The ANTARES and KM3NeT neutrino telescopes: status and outlook for acoustic studies

12 Jun 2018, 15:00
30m

Speaker

Veronique Van Elewyck (Universite Paris Diderot)

Description

ANTARES, the largest underwater neutrino telescope in the Northern Hemisphere, has been continuously operating since 2007 in the Mediterranean Sea. It consists of an array of vertical lines, hosting triplets of optical modules that detect the Cherenkov light emitted by charged particles originating from neutrino interactions in and around the detector. The transparency of the water allows for a very good angular resolution in the reconstruction of signatures of interactions from neutrinos of all flavors. This results in unprecedented sensitivity for neutrino source searches in the Southern Sky at TeV energies, so that valuable constraints can be set on the origin of the cosmic neutrino flux discovered by the IceCube detector. ANTARES also comprised an acoustic test system, dubbed AMADEUS, featuring 36 acoustic
sensors, which have been taking data from 2008 to 2015 in the context of a
feasibility study towards acoustic detection of ultra-high energy neutrinos in sea water.

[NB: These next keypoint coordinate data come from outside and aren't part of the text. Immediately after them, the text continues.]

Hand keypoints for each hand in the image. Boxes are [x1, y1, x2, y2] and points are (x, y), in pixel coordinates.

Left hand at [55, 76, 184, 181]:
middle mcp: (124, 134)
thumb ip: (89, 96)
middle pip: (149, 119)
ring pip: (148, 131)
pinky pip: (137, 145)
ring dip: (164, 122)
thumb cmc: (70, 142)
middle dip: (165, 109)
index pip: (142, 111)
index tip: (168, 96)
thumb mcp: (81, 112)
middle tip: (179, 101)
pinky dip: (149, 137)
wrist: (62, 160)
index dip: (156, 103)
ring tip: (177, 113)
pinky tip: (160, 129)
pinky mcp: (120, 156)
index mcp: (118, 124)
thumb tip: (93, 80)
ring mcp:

Building on the successful experience of ANTARES the next generation KM3NeT neutrino telescope is now under construction in the Mediterranean Sea. Two detectors with the same technology but different granularity are foreseen: ARCA designed to search for high energy (TeV-PeV) cosmic neutrinos (~Gton instrumented volume, offshore Capo Passero, Italy) and ORCA that will focus on atmospheric neutrino oscillations at the GeV scale (with ~few Mtons instrumented volume, offshore Toulon, France), addressing the question of the neutrino mass hierarchy. KM3NeT provides an excellent framework for an improved acoustic detection test setup. The acoustic sensors dedicated to the position calibration of the detector can be used for neutrino detection investigations. New concepts, in particular fibre-based hydrophones, are also under study to further increase the sensitive volume of KM3NeT beyond the volume instrumented with optical detectors.

This talk presents an overview of the status and of the main results of ANTARES, and discusses the scientific perspectives for KM3NeT, with a focus on acoustic detection devices and methods.